**Task item**
A verbatim reproduction of the lines below, from the line containing "X29482Y-25688D03*" through the line containing "X30409Y-24624D03*", both ends included, is the whole required output.

*** Supplied information ***

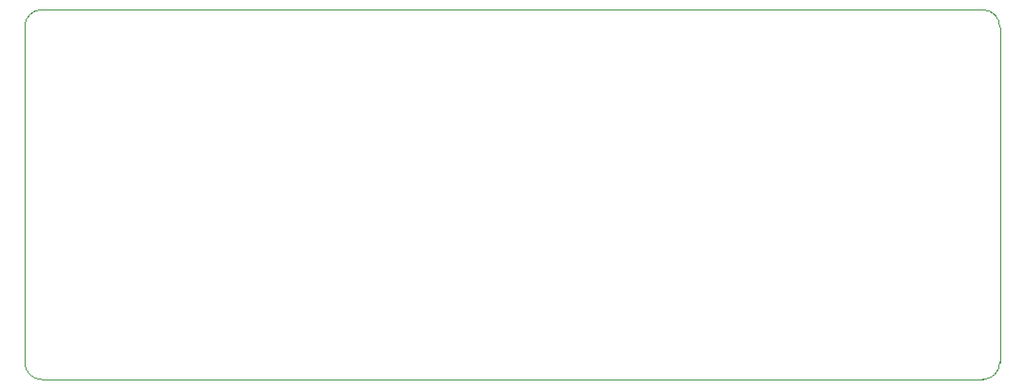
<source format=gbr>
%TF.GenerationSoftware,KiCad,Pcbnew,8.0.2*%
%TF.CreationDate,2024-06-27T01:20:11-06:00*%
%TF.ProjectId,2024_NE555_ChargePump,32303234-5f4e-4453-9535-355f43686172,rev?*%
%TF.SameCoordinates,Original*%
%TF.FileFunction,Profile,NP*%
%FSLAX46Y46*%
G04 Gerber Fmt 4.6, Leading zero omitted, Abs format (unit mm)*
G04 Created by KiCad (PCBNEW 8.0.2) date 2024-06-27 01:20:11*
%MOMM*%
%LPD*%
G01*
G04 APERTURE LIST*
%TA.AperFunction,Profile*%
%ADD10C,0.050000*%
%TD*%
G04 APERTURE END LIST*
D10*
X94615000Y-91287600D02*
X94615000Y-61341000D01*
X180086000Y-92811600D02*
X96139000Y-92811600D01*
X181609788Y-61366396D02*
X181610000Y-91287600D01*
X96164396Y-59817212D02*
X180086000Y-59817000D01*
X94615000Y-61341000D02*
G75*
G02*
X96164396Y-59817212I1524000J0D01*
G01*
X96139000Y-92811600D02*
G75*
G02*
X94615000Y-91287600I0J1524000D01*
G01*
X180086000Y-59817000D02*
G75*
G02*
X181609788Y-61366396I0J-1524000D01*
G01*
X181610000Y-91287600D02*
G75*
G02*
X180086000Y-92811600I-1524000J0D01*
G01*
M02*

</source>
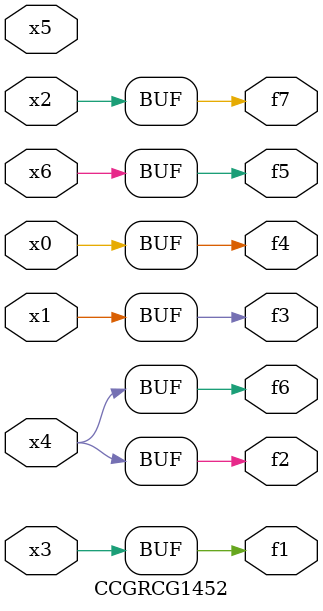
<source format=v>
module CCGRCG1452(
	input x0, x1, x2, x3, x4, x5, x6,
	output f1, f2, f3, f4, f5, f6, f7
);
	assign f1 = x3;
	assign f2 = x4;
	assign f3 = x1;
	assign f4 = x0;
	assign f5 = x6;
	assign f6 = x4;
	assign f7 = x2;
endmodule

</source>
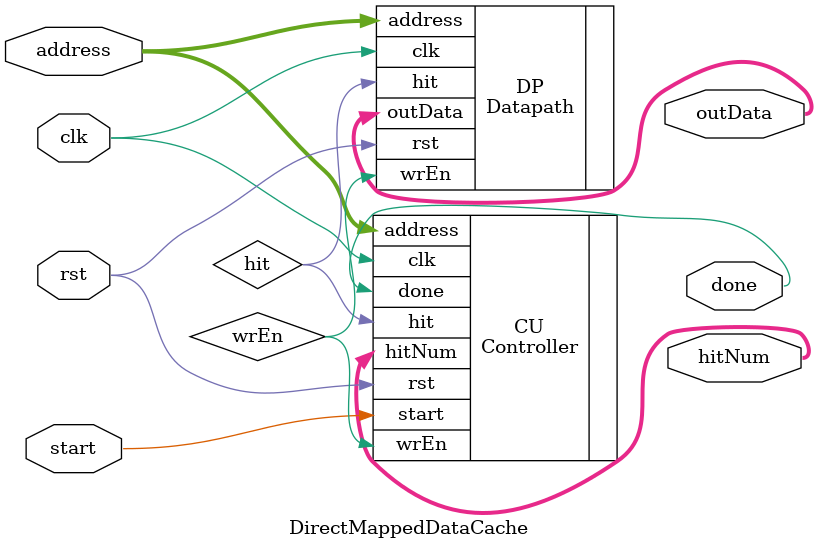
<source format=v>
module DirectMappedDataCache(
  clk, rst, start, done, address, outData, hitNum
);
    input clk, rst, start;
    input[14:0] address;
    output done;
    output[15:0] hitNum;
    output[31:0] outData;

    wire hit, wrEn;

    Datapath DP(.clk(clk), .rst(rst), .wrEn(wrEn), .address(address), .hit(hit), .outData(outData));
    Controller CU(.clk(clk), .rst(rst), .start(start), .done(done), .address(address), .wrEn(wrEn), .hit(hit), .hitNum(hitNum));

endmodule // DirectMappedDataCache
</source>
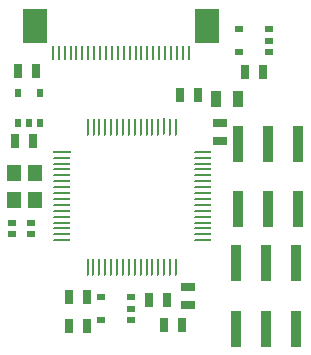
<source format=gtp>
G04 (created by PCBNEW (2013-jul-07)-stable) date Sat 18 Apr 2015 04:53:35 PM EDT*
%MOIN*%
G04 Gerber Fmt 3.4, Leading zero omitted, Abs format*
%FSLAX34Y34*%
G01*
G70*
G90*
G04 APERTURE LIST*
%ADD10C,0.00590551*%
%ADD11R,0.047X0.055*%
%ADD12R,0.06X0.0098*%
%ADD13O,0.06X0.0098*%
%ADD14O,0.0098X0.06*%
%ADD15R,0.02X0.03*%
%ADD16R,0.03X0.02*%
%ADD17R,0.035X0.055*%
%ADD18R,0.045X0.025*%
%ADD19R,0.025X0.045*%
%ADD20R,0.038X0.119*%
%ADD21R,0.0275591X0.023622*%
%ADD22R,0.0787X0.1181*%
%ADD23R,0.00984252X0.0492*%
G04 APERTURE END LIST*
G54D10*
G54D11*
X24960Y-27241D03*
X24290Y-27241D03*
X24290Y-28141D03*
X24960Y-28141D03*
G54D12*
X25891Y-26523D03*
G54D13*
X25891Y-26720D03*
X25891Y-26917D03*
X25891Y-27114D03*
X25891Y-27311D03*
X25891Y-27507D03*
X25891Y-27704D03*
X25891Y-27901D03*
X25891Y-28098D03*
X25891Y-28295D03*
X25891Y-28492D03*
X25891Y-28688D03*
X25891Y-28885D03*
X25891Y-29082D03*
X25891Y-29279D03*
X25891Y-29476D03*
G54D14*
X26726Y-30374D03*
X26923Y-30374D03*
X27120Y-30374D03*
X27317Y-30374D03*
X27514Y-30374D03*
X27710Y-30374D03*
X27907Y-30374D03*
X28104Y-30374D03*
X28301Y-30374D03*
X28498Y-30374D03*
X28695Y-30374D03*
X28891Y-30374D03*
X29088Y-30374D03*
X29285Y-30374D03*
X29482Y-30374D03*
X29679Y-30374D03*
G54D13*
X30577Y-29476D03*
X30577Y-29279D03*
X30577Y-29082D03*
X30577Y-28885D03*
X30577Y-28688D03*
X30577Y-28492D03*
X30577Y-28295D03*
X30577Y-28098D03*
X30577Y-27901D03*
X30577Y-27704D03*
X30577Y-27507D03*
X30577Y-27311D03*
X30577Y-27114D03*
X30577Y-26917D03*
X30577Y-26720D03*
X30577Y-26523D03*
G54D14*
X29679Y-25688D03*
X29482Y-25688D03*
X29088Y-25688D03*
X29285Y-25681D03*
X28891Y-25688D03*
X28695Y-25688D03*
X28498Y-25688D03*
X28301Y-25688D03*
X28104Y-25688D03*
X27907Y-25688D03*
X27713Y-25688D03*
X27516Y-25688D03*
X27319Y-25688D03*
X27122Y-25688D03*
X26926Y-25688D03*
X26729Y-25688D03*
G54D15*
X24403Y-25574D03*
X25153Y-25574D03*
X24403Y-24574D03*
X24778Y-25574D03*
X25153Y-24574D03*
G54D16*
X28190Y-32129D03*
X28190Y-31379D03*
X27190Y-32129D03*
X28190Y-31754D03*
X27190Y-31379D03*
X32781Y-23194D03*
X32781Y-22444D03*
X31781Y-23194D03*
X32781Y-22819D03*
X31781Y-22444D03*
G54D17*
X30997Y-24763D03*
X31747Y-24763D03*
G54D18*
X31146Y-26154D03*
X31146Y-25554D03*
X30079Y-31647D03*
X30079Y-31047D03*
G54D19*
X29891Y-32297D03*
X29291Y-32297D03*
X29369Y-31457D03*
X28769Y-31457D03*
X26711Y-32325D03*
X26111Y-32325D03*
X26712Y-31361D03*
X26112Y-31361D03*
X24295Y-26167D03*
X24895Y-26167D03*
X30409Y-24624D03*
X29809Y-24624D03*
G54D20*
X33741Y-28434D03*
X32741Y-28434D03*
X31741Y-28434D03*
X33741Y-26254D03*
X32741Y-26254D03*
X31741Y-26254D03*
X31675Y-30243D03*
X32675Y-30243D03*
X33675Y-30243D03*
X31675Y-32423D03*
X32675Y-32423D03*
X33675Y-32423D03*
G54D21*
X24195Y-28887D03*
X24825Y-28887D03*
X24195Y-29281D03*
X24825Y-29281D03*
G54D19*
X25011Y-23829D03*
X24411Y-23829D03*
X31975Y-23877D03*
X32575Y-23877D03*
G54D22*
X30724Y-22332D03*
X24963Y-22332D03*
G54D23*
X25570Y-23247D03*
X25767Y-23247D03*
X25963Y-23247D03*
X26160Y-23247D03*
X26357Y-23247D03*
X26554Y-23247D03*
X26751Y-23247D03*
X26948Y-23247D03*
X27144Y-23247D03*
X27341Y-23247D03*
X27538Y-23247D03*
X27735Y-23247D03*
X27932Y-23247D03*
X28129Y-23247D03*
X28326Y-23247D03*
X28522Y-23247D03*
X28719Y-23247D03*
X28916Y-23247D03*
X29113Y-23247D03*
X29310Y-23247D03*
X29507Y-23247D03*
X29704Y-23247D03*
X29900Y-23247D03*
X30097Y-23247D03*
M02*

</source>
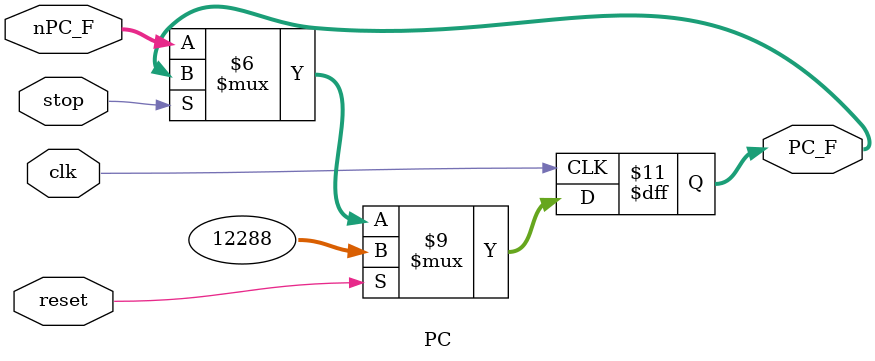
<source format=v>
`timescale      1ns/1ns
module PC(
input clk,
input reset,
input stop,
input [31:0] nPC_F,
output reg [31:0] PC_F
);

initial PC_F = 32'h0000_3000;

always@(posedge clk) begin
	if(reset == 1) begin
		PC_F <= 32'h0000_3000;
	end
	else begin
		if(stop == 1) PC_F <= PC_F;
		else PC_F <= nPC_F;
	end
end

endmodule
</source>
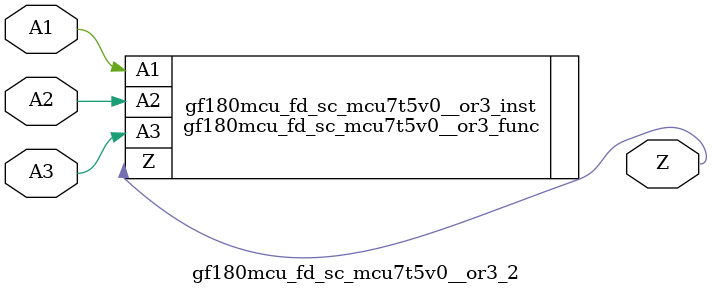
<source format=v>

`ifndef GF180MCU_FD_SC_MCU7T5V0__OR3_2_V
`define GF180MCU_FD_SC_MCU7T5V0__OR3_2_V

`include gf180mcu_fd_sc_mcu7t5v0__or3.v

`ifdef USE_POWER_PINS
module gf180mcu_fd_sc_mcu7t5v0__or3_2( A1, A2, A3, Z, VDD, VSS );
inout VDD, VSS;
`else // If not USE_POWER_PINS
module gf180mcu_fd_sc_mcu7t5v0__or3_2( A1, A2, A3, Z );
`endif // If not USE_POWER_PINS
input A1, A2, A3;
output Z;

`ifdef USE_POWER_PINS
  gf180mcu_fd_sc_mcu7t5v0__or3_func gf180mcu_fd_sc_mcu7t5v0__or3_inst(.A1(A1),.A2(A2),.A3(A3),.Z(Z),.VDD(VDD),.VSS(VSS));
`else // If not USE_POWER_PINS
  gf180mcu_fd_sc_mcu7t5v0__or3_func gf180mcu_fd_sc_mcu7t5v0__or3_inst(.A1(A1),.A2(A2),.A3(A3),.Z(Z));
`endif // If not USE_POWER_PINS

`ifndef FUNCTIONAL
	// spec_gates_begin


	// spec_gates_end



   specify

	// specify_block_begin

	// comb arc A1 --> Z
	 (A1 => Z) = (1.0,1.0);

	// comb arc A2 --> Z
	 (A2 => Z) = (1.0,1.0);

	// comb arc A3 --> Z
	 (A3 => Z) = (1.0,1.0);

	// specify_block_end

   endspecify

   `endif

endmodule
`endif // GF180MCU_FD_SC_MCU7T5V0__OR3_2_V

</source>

*** End of Supplied information ***

**Final answer**
X29482Y-25688D03*
X29088Y-25688D03*
X29285Y-25681D03*
X28891Y-25688D03*
X28695Y-25688D03*
X28498Y-25688D03*
X28301Y-25688D03*
X28104Y-25688D03*
X27907Y-25688D03*
X27713Y-25688D03*
X27516Y-25688D03*
X27319Y-25688D03*
X27122Y-25688D03*
X26926Y-25688D03*
X26729Y-25688D03*
G54D15*
X24403Y-25574D03*
X25153Y-25574D03*
X24403Y-24574D03*
X24778Y-25574D03*
X25153Y-24574D03*
G54D16*
X28190Y-32129D03*
X28190Y-31379D03*
X27190Y-32129D03*
X28190Y-31754D03*
X27190Y-31379D03*
X32781Y-23194D03*
X32781Y-22444D03*
X31781Y-23194D03*
X32781Y-22819D03*
X31781Y-22444D03*
G54D17*
X30997Y-24763D03*
X31747Y-24763D03*
G54D18*
X31146Y-26154D03*
X31146Y-25554D03*
X30079Y-31647D03*
X30079Y-31047D03*
G54D19*
X29891Y-32297D03*
X29291Y-32297D03*
X29369Y-31457D03*
X28769Y-31457D03*
X26711Y-32325D03*
X26111Y-32325D03*
X26712Y-31361D03*
X26112Y-31361D03*
X24295Y-26167D03*
X24895Y-26167D03*
X30409Y-24624D03*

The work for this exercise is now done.